E-values as statistical evidence: A comparison to Bayes factors, likelihoods, and p-values

TL;DR

This paper evaluates e-values and e-processes as measures of statistical evidence, highlighting their advantages over traditional methods like p-values, likelihood ratios, and Bayes factors, especially in combining evidence and handling optional stopping.

Contribution

It introduces e-values and e-processes as promising evidence measures, comparing their properties to existing methods and demonstrating their practical and theoretical benefits.

Findings

E-values naturally combine evidence across studies.

E-processes handle optional stopping and continuation.

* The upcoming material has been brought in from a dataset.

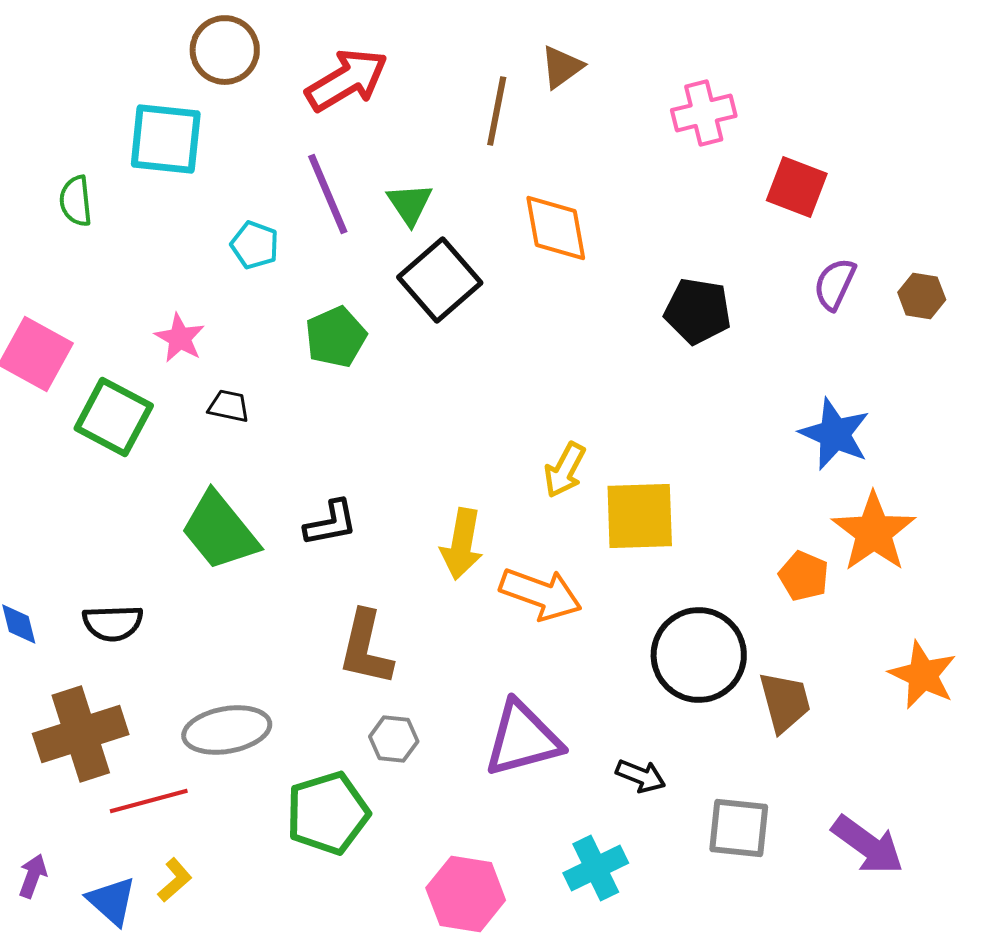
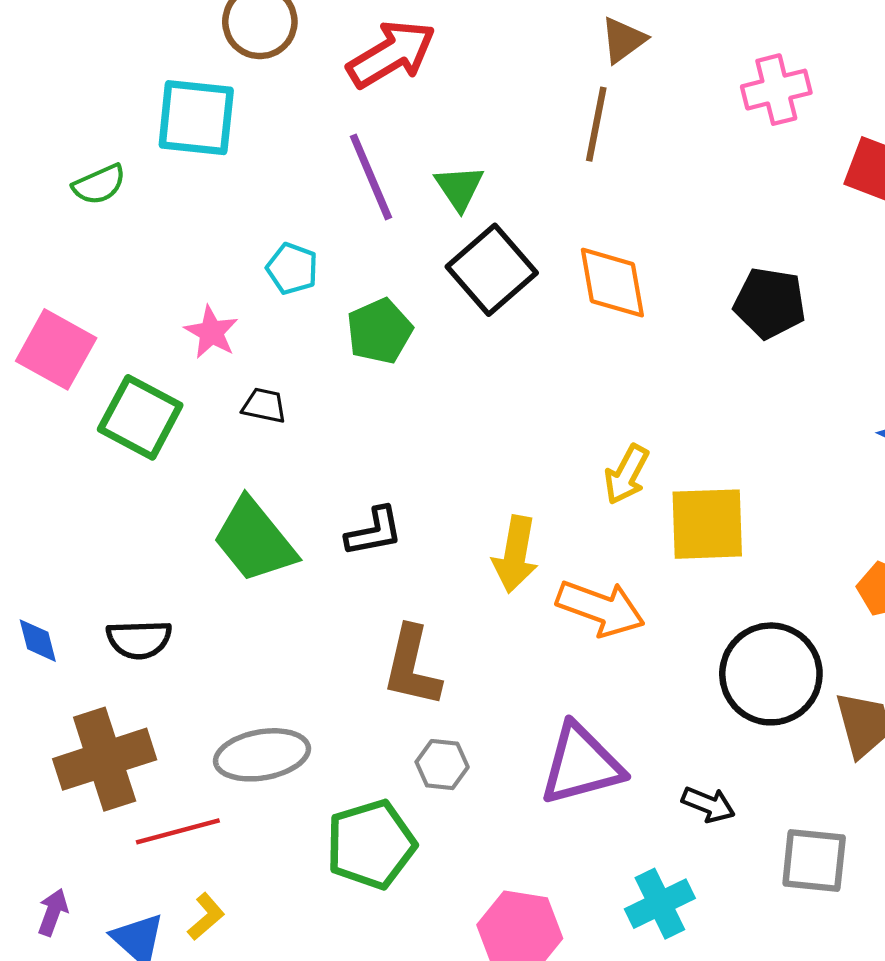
brown line: (497, 111) -> (596, 124), moved
green semicircle: (76, 201) -> (99, 184), turned -108
orange diamond: (556, 228) -> (612, 283), moved
cyan pentagon: (255, 245) -> (292, 269), moved

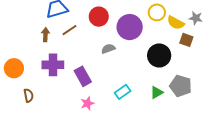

E-values and e-processes possess desirable evidential properties.

Abstract

A recurring debate in the philosophy of statistics concerns what, exactly, should count as a measure of evidence for or against a given hypothesis. P-values, likelihood ratios, and Bayes factors all have their defenders. In this paper we add two additional candidates to this list: the e-value and its sequential analogue, the e-process. E-values enjoy several desirable properties as measures of evidence: they combine naturally across studies, handle composite hypotheses, provide long-run error rates, and admit a useful interpretation as the wealth accrued by a bettor in a game against the null distribution. E-processes additionally handle optional stopping and optional continuation. This work examines the extent to which e-values and e-processes satisfy the evidential desiderata of different statistical traditions, concluding that they combine attractive features of p-values, likelihood ratios, and Bayes factors, and merit serious consideration as interpretable and intuitive measures of statistical evidence.